Старшие сыновья узнали друг друга и выразили это многозначительной улыбкой; самый младший из них, появившийся в Лондоне еще в первый раз, позволил себе покраснеть и казаться застенчивым. Прочие уже давно свыклись с лондонским светом: они соединенно и с удивлением делами наблюдения над Рандалем и Эвенелем. Рандаль был лично известен им: он слыл между ними за степенного, умного, много обещающего молодого человека, скорее бережливого, чем расточительного, и никогда еще не попадавшего в просак. Но каким ветром занесло его сюда? Мистер Эвенель еще более помрачал их соображения и догадки. Мужчина среднего роста, – по слухам, очень деловой человек, которого они замечали где-то на улице (да и нельзя было не заметить такого выразительного лица и такой фигуры), видали его в парке, иногда в Опере, но ни разу еще взоры их не останавливались на нем в клубе или в кругу «их общества», – мужчина, которого жена составляет в своем доме ужасные третье-класные вечера, описание которых, вместе с именным списком посетителей этих вечеров, занимает в газете Morning Post более полу-столбца, где несколько имен, давно уже утративших громкое свое значение, два-три иноземных титула делали мрак темных имен вдвое мрачнее. Почему барон Леви пригласил к себе этого человека вместе с ними? Это была задача, для разрешения которой пущены были в дело все умственные способности. Остроумец, сын незначительного негоцианта принятого, впрочем, в лучших обществах, позволял себе в этом отношении гораздо более свободы в сравнении с другими. Он весьма нескромно разрешал загадку.

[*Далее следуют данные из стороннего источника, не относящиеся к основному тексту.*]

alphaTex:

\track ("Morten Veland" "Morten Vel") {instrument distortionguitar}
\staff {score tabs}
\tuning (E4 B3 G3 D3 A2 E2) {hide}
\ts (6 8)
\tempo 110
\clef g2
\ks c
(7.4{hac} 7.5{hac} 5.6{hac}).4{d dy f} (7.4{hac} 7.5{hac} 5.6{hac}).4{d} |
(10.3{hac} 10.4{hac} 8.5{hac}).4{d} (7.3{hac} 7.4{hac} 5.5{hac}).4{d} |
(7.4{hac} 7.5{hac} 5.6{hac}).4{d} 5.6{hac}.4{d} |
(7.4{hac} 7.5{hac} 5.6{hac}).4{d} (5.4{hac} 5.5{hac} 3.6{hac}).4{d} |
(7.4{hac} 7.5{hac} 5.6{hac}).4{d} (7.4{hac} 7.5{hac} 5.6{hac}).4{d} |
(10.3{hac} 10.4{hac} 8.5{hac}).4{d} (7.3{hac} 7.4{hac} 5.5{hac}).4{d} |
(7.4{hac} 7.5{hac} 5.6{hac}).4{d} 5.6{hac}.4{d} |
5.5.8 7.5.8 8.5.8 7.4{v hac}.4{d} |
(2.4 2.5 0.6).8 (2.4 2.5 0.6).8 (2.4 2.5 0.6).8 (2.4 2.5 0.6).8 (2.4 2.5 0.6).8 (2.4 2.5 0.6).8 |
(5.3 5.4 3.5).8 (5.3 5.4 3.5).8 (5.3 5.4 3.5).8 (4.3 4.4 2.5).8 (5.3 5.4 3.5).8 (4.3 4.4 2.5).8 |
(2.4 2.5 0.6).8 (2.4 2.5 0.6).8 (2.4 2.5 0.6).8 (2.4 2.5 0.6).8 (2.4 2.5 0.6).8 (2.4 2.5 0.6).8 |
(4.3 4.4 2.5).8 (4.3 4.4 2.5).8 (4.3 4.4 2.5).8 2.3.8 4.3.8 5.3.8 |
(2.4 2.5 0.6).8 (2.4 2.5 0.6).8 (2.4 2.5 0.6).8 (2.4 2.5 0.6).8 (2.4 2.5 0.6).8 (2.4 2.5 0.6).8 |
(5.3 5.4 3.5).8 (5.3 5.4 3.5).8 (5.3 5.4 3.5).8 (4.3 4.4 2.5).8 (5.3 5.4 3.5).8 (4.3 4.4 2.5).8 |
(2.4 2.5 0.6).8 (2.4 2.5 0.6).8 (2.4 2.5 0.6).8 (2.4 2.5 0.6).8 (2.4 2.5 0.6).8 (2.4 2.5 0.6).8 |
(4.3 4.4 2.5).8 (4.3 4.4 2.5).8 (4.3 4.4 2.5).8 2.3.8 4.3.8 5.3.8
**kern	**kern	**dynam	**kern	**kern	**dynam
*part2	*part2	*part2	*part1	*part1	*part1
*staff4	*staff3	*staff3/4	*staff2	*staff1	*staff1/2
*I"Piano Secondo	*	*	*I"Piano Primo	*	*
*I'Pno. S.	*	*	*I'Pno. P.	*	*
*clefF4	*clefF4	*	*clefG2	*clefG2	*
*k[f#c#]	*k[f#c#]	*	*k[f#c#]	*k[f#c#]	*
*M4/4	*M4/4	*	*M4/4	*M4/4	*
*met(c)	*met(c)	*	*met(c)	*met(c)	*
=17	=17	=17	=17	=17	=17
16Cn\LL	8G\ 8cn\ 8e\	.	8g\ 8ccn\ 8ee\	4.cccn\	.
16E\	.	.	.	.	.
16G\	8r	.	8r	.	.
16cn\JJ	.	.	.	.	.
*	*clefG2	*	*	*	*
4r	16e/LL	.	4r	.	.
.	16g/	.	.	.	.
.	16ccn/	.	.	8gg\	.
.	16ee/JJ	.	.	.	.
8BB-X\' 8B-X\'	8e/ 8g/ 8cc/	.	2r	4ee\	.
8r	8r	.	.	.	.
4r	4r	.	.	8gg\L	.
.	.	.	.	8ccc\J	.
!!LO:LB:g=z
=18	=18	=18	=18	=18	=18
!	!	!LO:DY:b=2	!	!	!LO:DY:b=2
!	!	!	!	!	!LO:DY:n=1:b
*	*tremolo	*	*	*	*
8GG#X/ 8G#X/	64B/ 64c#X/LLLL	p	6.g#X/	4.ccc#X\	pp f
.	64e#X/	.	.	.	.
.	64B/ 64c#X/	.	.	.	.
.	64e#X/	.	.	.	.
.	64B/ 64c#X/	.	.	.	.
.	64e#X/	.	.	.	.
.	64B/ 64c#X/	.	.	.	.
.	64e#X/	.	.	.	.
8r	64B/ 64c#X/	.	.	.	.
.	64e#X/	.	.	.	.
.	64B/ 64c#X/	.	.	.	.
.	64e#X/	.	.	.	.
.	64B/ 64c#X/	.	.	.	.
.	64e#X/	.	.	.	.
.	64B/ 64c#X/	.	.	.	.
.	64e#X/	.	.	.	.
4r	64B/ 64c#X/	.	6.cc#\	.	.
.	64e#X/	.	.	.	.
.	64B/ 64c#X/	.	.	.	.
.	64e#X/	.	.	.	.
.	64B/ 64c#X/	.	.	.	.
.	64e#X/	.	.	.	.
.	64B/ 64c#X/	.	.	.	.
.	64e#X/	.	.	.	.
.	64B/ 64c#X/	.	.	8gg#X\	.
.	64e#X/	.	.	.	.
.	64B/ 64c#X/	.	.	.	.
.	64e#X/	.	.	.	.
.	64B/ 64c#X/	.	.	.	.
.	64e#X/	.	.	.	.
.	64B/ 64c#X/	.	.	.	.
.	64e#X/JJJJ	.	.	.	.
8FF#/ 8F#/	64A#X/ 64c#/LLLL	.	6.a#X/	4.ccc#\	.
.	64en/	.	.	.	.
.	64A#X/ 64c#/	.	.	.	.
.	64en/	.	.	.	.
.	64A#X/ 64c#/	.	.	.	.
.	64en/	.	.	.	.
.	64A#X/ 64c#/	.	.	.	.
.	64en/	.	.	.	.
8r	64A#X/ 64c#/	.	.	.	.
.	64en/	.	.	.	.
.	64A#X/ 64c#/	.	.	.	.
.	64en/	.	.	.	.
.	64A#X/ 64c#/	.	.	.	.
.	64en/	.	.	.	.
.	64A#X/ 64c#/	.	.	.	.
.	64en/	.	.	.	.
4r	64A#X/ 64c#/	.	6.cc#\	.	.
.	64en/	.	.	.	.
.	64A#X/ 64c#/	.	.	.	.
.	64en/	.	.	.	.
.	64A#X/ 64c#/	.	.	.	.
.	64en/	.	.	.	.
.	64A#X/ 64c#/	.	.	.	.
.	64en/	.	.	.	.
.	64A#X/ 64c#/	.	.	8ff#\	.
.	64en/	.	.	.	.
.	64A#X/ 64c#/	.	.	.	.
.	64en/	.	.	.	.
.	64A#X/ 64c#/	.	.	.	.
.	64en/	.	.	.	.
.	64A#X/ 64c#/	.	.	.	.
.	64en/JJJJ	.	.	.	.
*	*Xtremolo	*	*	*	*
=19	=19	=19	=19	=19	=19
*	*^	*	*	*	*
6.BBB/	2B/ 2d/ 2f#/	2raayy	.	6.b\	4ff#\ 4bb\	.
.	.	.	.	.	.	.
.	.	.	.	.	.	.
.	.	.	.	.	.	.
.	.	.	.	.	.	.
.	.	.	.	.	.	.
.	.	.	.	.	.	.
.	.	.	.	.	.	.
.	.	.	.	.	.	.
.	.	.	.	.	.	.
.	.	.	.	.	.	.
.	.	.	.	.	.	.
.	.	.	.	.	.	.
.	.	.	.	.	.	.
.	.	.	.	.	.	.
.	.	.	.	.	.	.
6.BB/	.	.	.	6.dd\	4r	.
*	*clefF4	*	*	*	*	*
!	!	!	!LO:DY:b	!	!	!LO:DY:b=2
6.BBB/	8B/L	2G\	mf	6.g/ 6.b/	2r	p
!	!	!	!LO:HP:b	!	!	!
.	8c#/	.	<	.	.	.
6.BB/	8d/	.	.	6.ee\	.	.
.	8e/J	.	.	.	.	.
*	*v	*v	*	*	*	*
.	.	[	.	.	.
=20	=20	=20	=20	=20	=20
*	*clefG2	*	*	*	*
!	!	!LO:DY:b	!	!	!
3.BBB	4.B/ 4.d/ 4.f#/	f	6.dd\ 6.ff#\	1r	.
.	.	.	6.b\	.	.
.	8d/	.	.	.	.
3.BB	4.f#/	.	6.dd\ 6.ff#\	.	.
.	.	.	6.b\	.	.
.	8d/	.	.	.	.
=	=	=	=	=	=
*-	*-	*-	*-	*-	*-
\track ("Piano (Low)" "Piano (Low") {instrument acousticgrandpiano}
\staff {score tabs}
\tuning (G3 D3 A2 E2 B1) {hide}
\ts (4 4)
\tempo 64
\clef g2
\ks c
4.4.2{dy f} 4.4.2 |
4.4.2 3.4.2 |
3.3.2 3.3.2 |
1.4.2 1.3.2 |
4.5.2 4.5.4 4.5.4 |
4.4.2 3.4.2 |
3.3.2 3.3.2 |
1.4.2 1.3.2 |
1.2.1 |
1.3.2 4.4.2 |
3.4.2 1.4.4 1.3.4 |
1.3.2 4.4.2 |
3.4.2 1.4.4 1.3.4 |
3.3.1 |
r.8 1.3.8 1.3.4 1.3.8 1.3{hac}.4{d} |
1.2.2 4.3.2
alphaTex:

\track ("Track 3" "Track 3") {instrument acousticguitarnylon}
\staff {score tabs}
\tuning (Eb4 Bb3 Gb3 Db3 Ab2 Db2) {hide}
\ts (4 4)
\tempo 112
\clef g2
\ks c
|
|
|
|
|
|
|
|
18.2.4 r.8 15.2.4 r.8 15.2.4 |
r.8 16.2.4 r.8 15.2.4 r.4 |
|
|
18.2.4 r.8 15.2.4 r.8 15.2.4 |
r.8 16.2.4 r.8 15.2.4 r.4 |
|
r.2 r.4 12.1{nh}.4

– Поверь, шептал он Спендквикку: – поверь, что этот человек никто другой, как Неизвестная Особа в газете Times, под фирмою Икс-Игрека, которая предлагает в ссуду какую угодно сумму денег, от десяти фунтов стерлингов до полу-миллиона? В кармане у этого человека все твои векселя. Леви только гоняется за ним как шакал.
– Клянусь честью, сказал Спендквикк, сильно встревоженный:– если ты говоришь правду, так с этим человеком следует обращаться поучтивее.
– Тебе, конечно. Но я никогда еще не оттискивал икса, который бы доставил мне существенную пользу, и потому я столько же намерен оказывать уважения эгому иксу, как и всякой другой неизвестной величине.
Вместе с тем, как разливалось вино, гости становились веселее, любезнее, откровеннее. Леви был действительно человек весьма занимательный: как по пальцам умел он перечесть все городские сплетни и, ко всему этому, обладал тем неподражаемым искусством сказать колкое словцо об отсутствующих, которое приводило в восторг присутствующих. Постепенно развертывался и мистер Ричард Эвенель, и в то время, как шепот, что он был алгебраическая неизвестная величина, пролетев вокруг стола, коснулся его слуха, Ричард внял ему с глубоким уважением; а этого уже довольно было, чтобы вдруг и весьма значительно возвысит его во мнении других. Мало того: когда остроумный собеседник вздумал было явно подтрунить, Ричард так хладнокровно, и даже несколько грубо, принял выходку, что лорд Спендквикк и другие джентльмены, имевшие совершенно одинаковое положение в вексельном мире, нашли возражение полным юмора, обратили весь смех на остряка и принудили его молчать в течение вечера – обстоятельство, по которому течение беседы сделалось еще свободнее и откровеннее. После обеда разговор незаметным образом перешел на политику: времена были такие, что о политике рассуждали повсюду.